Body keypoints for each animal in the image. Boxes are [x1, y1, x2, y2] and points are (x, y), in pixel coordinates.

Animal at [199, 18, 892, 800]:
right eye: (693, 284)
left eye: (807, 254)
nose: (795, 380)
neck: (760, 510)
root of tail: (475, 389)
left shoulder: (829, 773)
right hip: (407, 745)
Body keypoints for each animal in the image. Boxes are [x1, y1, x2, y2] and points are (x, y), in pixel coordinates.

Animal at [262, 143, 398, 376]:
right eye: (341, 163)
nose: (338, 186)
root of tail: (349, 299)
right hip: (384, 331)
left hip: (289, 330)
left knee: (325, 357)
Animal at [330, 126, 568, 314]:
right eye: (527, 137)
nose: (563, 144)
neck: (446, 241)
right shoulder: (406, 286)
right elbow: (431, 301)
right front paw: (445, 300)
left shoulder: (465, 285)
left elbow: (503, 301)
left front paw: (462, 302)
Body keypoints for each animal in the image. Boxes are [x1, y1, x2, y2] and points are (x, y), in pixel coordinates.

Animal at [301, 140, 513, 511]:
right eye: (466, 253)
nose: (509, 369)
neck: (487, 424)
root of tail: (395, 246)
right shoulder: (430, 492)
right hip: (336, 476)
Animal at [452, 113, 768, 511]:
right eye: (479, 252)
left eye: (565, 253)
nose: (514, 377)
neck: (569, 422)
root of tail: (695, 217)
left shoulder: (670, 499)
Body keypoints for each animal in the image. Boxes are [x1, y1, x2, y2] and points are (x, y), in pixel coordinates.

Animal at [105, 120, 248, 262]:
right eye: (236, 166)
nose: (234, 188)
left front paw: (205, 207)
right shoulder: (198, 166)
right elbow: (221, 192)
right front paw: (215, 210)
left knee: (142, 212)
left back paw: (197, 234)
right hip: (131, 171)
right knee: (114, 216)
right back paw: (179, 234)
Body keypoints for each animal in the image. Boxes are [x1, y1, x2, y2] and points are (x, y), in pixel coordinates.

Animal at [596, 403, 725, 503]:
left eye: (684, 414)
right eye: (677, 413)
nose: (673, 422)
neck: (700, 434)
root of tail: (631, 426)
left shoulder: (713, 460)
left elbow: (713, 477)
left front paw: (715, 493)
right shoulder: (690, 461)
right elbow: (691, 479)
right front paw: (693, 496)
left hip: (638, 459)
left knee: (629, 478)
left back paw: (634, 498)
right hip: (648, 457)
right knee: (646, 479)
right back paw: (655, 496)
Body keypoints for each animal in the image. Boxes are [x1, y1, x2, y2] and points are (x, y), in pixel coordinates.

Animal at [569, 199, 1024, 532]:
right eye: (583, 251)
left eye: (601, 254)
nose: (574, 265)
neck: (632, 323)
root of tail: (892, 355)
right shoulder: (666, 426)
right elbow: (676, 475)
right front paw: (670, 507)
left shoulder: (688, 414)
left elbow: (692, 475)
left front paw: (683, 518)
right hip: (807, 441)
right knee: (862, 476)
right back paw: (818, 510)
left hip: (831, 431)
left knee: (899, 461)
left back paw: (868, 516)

(ACTIVITY) From the line containing "root of tail: (631, 426)" down to the line containing "left hip: (831, 431)" in the material above, reproduce every line exactly, including the two end lines.

(RESPONSE AREA)
root of tail: (631, 426)
left shoulder: (713, 460)
left elbow: (713, 477)
left front paw: (715, 493)
right shoulder: (690, 461)
right elbow: (691, 479)
right front paw: (693, 496)
left hip: (638, 459)
left knee: (629, 478)
left back paw: (634, 498)
right hip: (648, 457)
right knee: (646, 479)
right back paw: (655, 496)
Body keypoints for each animal in the image. Boxes are [x1, y1, x2, y2] and points are (x, y), in pixel coordinates.

Animal at [569, 199, 1024, 532]:
right eye: (583, 251)
left eye: (601, 254)
nose: (574, 265)
neck: (632, 323)
root of tail: (892, 355)
right shoulder: (666, 426)
right elbow: (676, 475)
right front paw: (670, 507)
left shoulder: (688, 414)
left elbow: (692, 475)
left front paw: (683, 518)
right hip: (807, 441)
right knee: (862, 476)
right back paw: (818, 510)
left hip: (831, 431)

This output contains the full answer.